━━━━━ TEXTO PARA LEITURA ━━━━━
A queda nos juros  puxada pela histórica redução na taxa Selic foi o fato econômico do ano, na opinião dos leitores do iG . A enquete do portal recebeu, somente na área de Economia, mais de 18 mil votos dos internautas, dos quais 42% apontaram que a taxa básica de juros ter sido diminuída a 7,25% foi o evento que mais mexeu com o bolso da população em 2012.

Resultado da enquete: Selic no menor patamar histórico dá fôlego ao crescimento e reduz custo do dinheiro
Reprodução
Resultado da enquete: Selic no menor patamar histórico dá fôlego ao crescimento e reduz custo do dinheiro

A Selic mede quanto o governo paga de retorno sobre seus títulos de dívida, ou seja, qual o custo financeiro da dívida pública. Como boa parte desses títulos é comprada por bancos, a Selic orienta também as taxas médias de juros praticadas pelo mercado.
━━━━━ LINHAS DE DADOS ━━━━━
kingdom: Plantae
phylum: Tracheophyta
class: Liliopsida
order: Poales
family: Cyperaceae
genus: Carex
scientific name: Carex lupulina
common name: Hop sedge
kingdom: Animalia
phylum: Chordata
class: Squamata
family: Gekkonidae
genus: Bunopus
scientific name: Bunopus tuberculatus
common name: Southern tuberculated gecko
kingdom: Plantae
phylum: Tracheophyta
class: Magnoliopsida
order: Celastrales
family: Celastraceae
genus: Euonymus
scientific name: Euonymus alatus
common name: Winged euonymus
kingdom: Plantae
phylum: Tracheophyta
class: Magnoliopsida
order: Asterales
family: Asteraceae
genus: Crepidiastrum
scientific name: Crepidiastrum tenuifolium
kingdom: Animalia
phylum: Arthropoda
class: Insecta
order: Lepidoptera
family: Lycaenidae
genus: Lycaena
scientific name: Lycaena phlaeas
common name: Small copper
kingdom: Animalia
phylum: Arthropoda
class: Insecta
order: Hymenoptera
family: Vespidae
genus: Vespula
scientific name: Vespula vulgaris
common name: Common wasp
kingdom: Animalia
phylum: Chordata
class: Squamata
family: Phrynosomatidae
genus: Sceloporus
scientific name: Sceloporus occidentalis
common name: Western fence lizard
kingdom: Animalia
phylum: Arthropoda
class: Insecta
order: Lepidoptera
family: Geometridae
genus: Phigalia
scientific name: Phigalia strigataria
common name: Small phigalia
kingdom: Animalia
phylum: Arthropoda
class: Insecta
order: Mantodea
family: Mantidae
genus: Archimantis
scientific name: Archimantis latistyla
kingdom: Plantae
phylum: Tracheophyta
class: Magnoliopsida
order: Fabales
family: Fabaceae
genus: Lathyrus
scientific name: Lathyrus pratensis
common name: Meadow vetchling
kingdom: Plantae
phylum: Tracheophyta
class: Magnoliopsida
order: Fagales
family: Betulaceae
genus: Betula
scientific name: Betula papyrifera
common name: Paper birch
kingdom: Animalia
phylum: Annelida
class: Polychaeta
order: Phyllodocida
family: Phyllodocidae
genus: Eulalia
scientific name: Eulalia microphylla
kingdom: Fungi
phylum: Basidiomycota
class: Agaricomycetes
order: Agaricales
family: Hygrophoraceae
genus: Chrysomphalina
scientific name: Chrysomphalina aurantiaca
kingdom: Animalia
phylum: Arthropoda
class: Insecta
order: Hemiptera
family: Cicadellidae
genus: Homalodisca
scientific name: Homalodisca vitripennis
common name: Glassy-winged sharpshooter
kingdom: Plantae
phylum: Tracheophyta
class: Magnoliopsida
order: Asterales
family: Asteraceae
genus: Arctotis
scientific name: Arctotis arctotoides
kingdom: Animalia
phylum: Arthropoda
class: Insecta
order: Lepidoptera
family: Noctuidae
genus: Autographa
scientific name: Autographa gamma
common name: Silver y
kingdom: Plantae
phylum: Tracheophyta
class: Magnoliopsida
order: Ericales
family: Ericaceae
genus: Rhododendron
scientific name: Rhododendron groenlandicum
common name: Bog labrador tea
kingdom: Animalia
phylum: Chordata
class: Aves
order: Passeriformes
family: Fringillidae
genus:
━━━━━
### TAREFA
Responda às perguntas sobre o texto da Selic, uma por linha:
1. Quantos votos a enquete do iG recebeu na área de Economia?
2. A que valor a taxa básica de juros foi diminuída em 2012?
3. O que a Selic mede?
Responda com base somente no texto.

### RESPOSTA ESCRITA
1. Mais de 18 mil votos.
2. A 7,25%.
3. Quanto o governo paga de retorno sobre seus títulos de dívida, ou seja, o custo financeiro da dívida pública.